▶ _Request_
Reproduce everything from the start of the material below down to and including the line that contains "2025, 07:38 PM".

▶ _Records for the exercise_
= = = = =
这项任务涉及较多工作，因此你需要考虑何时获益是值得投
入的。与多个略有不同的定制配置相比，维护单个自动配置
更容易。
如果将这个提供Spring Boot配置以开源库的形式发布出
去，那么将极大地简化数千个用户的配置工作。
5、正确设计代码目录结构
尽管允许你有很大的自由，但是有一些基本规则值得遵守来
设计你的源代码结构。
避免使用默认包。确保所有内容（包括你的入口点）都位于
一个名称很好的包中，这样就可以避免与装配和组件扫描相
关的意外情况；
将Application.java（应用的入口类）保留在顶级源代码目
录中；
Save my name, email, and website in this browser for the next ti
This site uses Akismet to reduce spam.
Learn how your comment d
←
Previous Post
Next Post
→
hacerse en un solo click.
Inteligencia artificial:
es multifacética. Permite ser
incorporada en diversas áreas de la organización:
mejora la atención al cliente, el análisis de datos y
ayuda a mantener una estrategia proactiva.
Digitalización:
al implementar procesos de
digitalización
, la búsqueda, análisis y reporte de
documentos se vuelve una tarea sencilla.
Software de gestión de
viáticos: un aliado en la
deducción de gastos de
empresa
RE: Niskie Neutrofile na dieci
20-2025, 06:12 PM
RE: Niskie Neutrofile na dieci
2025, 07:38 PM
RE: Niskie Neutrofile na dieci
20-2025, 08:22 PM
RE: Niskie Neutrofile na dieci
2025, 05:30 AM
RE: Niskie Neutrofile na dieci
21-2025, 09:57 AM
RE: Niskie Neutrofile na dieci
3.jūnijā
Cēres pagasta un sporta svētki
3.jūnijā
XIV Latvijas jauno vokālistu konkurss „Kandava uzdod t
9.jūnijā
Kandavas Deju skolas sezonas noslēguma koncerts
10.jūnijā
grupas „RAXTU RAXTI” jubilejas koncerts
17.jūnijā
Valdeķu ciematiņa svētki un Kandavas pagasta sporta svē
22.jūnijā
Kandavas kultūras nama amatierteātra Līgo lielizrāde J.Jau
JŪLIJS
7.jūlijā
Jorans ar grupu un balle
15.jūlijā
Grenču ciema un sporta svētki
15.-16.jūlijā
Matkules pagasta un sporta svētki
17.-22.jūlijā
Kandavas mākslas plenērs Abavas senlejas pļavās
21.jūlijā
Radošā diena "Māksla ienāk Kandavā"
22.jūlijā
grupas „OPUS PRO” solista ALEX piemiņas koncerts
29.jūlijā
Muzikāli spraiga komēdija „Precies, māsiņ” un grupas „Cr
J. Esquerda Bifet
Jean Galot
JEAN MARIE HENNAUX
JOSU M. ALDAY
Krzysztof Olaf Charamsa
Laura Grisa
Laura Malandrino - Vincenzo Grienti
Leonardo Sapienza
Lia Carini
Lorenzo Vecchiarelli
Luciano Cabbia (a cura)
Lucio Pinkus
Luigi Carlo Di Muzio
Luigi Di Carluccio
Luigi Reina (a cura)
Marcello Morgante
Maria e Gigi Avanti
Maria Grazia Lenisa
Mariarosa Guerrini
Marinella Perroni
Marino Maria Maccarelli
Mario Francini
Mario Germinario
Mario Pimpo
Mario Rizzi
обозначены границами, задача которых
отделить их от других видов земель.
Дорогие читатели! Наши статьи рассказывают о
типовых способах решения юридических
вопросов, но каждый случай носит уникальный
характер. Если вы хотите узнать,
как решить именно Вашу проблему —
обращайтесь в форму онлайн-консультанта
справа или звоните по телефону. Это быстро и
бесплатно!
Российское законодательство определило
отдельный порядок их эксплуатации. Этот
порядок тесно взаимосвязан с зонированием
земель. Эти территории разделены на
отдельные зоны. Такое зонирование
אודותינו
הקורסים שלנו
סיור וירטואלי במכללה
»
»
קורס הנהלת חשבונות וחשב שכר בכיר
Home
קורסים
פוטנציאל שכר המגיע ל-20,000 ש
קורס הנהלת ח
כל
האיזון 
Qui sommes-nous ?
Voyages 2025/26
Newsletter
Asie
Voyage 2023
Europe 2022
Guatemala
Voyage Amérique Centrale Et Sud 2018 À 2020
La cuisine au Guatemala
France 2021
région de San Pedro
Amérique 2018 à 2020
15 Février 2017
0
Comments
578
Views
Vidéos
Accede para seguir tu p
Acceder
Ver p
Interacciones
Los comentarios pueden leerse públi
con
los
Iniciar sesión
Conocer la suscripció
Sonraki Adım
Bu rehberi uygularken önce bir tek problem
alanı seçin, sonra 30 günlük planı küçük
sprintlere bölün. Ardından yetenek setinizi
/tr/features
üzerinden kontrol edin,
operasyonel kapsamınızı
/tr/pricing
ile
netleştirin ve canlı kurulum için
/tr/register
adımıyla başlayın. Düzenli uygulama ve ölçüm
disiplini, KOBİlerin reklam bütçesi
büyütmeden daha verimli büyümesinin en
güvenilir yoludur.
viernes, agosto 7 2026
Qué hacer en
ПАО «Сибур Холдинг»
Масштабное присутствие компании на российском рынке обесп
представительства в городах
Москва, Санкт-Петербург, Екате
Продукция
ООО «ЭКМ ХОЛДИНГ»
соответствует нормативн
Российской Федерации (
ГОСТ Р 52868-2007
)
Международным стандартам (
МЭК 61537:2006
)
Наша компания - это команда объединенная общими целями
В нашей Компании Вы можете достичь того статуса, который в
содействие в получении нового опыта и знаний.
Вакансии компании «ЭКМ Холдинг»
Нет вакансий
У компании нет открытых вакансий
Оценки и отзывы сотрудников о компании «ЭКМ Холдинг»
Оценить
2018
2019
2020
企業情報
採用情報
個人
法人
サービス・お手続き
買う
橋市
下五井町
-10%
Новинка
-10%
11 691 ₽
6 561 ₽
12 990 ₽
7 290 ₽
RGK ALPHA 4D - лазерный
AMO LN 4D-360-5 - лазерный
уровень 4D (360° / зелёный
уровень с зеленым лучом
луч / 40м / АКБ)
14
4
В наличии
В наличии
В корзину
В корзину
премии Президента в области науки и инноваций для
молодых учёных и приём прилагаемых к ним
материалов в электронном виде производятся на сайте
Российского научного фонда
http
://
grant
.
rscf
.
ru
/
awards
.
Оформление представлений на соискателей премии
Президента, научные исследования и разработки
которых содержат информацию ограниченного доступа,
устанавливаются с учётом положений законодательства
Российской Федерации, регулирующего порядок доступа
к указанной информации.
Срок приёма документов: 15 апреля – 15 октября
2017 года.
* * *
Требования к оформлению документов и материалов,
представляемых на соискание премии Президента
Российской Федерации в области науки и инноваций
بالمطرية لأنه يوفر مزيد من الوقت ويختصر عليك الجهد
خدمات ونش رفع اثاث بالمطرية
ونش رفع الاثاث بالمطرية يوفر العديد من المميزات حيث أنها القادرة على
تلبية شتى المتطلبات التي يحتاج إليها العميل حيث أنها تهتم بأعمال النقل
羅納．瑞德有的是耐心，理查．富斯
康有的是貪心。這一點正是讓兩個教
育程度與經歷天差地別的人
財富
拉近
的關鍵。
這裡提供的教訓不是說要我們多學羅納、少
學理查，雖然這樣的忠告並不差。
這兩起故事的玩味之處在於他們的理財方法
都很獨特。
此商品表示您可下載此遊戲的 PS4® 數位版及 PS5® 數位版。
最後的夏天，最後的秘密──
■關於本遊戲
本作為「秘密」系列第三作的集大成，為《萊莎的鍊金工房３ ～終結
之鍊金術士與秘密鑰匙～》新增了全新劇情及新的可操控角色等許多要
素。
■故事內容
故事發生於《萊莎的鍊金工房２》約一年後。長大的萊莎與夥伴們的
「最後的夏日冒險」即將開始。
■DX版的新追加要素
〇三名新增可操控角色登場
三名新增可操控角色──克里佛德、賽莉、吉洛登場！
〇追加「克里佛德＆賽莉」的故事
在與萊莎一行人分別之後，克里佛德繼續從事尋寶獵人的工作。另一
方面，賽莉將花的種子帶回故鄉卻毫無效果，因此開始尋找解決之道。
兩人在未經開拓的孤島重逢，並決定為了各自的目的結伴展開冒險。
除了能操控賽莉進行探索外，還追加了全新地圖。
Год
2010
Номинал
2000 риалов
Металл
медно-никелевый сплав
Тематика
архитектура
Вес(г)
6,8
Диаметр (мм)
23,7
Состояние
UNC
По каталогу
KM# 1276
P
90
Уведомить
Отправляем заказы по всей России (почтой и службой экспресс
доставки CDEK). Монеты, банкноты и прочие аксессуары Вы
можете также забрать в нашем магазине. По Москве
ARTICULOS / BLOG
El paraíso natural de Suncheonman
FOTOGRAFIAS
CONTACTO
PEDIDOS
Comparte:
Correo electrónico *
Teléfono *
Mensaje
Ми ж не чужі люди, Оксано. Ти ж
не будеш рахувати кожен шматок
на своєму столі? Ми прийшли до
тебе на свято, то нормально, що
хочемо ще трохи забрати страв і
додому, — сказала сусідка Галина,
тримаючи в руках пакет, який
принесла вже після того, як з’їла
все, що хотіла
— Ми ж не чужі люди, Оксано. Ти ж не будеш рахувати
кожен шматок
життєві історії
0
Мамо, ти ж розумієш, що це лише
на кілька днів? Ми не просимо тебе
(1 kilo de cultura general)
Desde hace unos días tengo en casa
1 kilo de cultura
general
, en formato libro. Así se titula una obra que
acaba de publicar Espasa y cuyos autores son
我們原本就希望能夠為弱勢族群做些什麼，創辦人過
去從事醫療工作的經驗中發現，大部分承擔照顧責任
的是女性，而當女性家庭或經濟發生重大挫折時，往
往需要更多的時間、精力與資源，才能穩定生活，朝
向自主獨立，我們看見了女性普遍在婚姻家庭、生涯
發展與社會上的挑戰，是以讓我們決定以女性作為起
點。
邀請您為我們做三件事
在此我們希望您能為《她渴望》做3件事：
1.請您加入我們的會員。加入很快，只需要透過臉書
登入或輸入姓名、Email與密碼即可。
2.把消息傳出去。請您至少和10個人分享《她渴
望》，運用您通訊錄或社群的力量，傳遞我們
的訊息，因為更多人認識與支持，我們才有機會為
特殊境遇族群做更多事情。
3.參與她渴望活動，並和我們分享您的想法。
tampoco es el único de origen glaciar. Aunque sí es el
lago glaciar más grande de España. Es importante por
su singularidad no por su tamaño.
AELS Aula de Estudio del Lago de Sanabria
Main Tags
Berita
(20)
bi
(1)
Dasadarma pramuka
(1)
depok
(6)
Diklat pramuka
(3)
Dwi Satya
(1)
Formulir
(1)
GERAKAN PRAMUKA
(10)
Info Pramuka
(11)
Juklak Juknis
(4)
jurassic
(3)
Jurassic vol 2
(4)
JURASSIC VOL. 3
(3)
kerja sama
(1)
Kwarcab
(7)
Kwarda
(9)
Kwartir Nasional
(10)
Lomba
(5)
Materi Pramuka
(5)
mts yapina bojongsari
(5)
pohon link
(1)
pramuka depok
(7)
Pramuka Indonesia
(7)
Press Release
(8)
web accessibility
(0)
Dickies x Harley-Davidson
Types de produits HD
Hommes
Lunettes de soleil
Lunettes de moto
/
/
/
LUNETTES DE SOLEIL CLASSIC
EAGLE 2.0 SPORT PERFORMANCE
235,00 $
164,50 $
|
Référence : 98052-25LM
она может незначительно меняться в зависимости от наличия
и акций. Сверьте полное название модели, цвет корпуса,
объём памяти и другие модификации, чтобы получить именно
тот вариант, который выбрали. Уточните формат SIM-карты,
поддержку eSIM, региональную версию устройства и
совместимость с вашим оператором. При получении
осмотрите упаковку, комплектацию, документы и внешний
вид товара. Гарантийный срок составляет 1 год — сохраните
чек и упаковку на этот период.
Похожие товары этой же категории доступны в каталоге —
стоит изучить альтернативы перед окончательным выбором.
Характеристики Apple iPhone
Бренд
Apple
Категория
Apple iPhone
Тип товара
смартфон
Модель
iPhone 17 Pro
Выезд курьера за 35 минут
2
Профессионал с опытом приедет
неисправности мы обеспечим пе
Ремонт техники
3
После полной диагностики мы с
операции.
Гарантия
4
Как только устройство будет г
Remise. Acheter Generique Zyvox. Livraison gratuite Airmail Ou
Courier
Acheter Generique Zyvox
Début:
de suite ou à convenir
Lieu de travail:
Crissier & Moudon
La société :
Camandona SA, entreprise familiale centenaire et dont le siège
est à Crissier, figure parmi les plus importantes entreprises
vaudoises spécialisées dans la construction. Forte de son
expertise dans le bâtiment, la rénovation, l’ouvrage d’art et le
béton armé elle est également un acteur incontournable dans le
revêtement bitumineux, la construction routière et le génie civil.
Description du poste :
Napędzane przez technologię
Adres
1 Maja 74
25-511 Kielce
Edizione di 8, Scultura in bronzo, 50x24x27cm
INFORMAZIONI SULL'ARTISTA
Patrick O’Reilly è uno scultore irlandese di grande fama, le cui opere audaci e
= = = = =
▶ _Task result_
这项任务涉及较多工作，因此你需要考虑何时获益是值得投
入的。与多个略有不同的定制配置相比，维护单个自动配置
更容易。
如果将这个提供Spring Boot配置以开源库的形式发布出
去，那么将极大地简化数千个用户的配置工作。
5、正确设计代码目录结构
尽管允许你有很大的自由，但是有一些基本规则值得遵守来
设计你的源代码结构。
避免使用默认包。确保所有内容（包括你的入口点）都位于
一个名称很好的包中，这样就可以避免与装配和组件扫描相
关的意外情况；
将Application.java（应用的入口类）保留在顶级源代码目
录中；
Save my name, email, and website in this browser for the next ti
This site uses Akismet to reduce spam.
Learn how your comment d
←
Previous Post
Next Post
→
hacerse en un solo click.
Inteligencia artificial:
es multifacética. Permite ser
incorporada en diversas áreas de la organización:
mejora la atención al cliente, el análisis de datos y
ayuda a mantener una estrategia proactiva.
Digitalización:
al implementar procesos de
digitalización
, la búsqueda, análisis y reporte de
documentos se vuelve una tarea sencilla.
Software de gestión de
viáticos: un aliado en la
deducción de gastos de
empresa
RE: Niskie Neutrofile na dieci
20-2025, 06:12 PM
RE: Niskie Neutrofile na dieci
2025, 07:38 PM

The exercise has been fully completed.